#### WORK ORDER:
Count the lines below that contain the word "highest" and give only that number.
┌─ INFORMATION PROVIDED
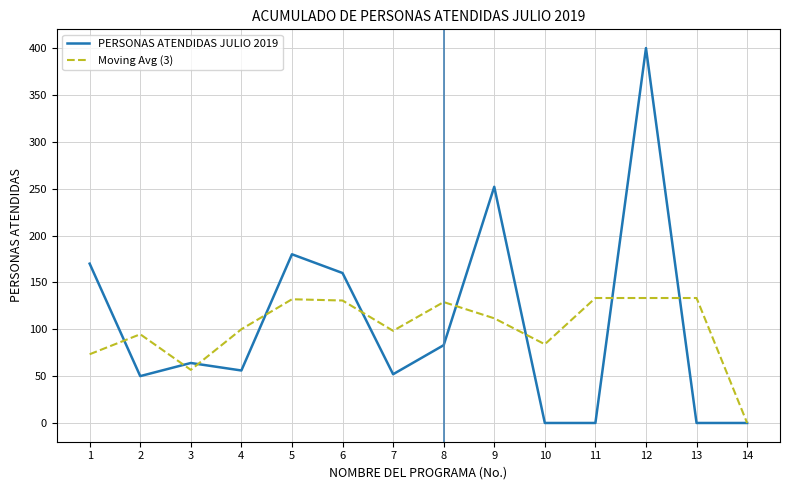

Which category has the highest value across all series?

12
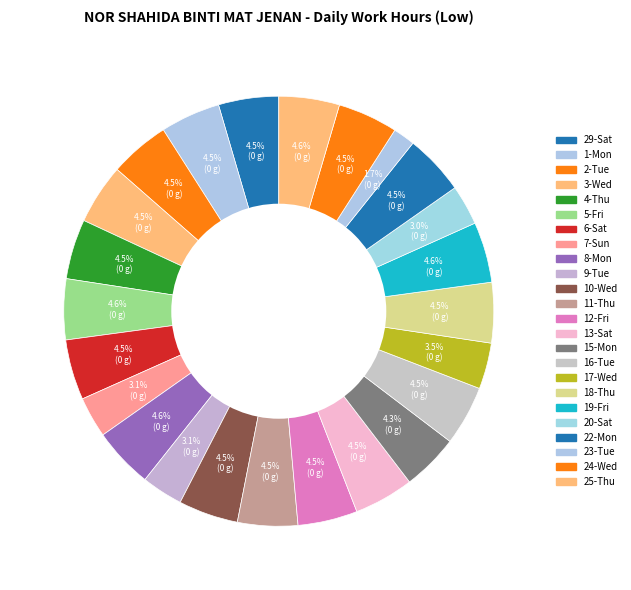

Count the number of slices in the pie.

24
└─
┌─ INFORMATION PROVIDED
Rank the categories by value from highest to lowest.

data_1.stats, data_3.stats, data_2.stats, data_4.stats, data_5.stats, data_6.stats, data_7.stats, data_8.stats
└─
#### RESPONSE:
2